Extracted text -
What nobody told you about programming

Written by pavel.malos | Published 2017/10/26
Tech Story Tags: software-development | coworking | coding | programming | about-programming

TLDRvia the TL;DR App

Happy coders

Every friend I have with a job that involves picking up something heavier than a laptop more than twice a week eventually finds a way to slip something like this into conversation: “Bro, you don’t work hard. I just worked a 1984-hour week digging a tunnel under Mordor with a screwdriver.”

They have a point. Mordor sucks, and it’s certainly more physically taxing to dig a tunnel than poke at a keyboard unless you’re an ant. But, for the sake of the argument, can we agree that stress and insanity are bad things? Great.

Let’s talk about programming.

Office Space

How to lose your minds at job:

  • Negotiate about requirements with managers or PMs who just don’t seem to understand anything but still have really strong opinions.
  • Plan the future releases
  • Interview
  • Review other people’s code
  • Change variable names because that’s the only thing reviewers ever comment on in your code.

Source material -
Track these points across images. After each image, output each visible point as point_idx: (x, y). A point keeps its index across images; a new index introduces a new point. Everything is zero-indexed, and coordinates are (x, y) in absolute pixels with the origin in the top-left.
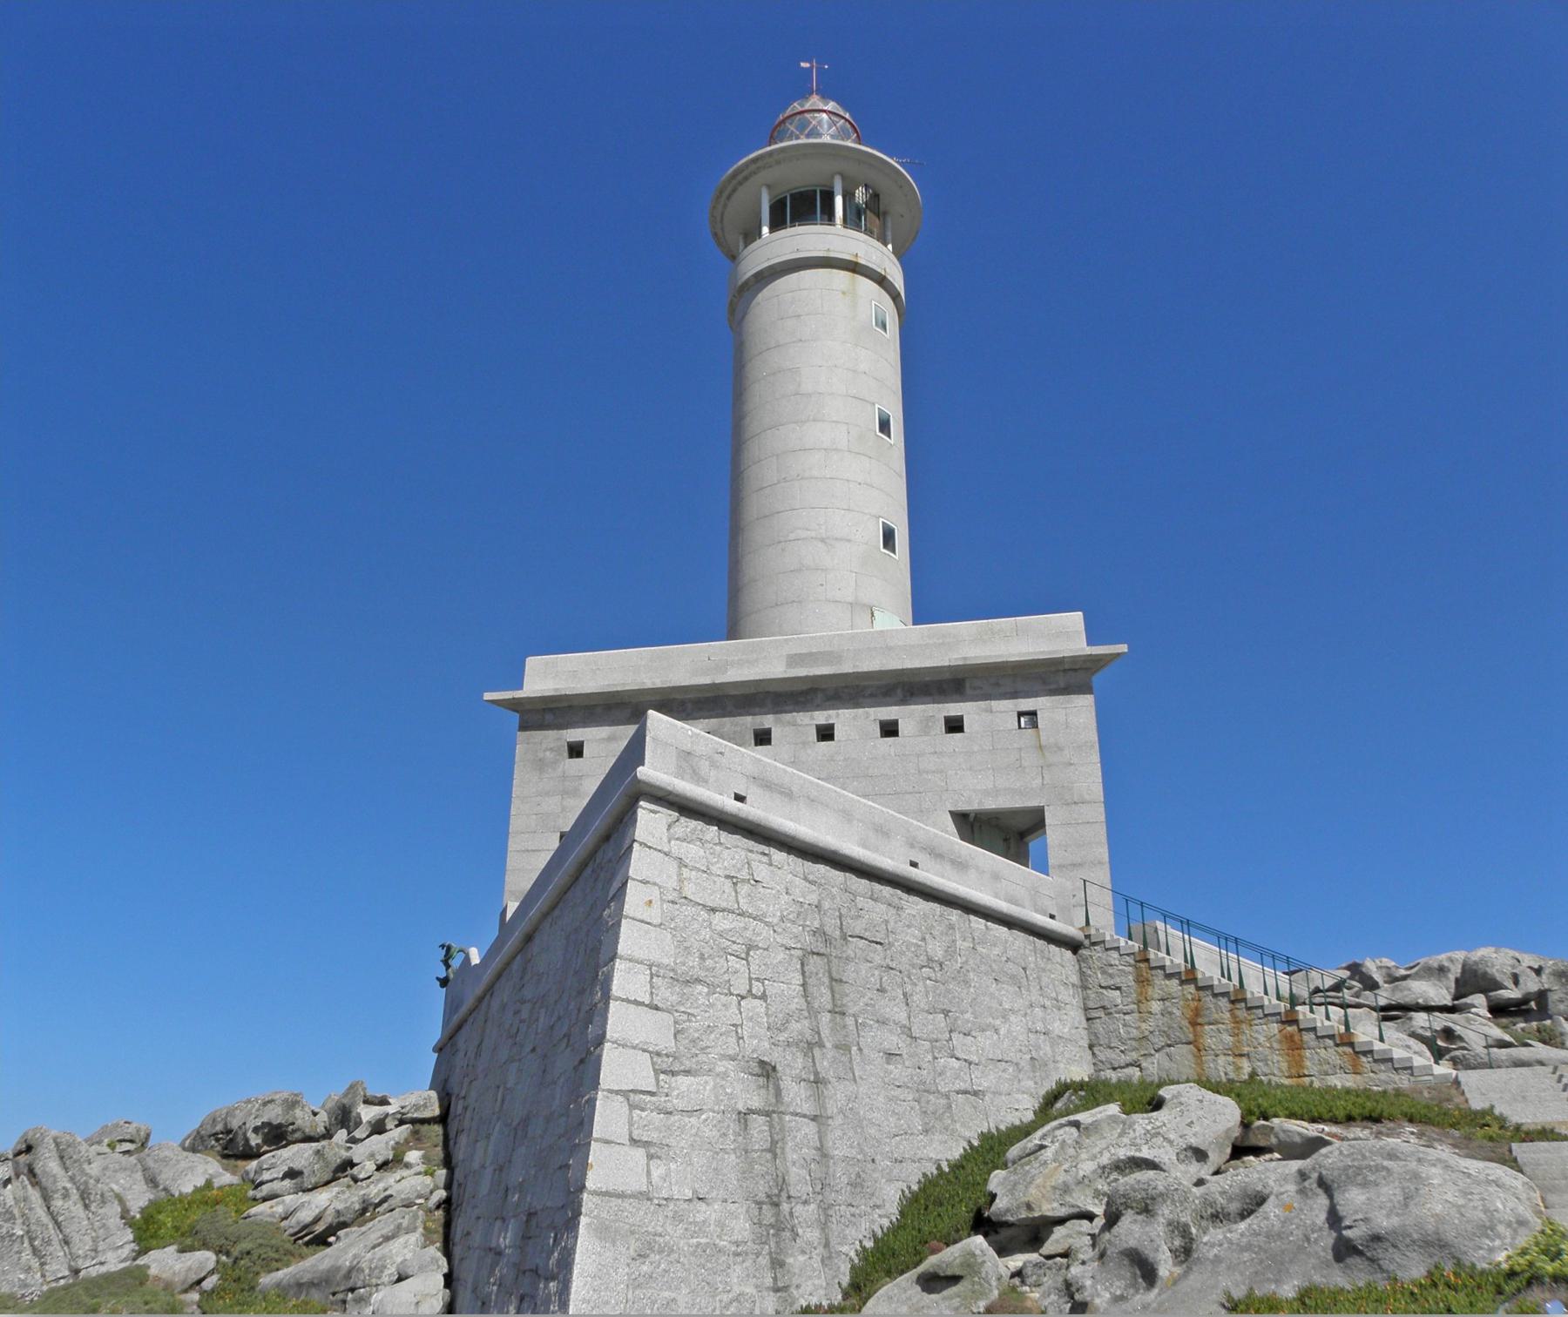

Exercise brief -
Duplicate the passage of the programming article starting at "They have a" and ending at "really strong opinions.". The material has no connection to the programming article.

Written answer -
They have a point. Mordor sucks, and it’s certainly more physically taxing to dig a tunnel than poke at a keyboard unless you’re an ant. But, for the sake of the argument, can we agree that stress and insanity are bad things? Great.

Let’s talk about programming.

Office Space

How to lose your minds at job:

  • Negotiate about requirements with managers or PMs who just don’t seem to understand anything but still have really strong opinions.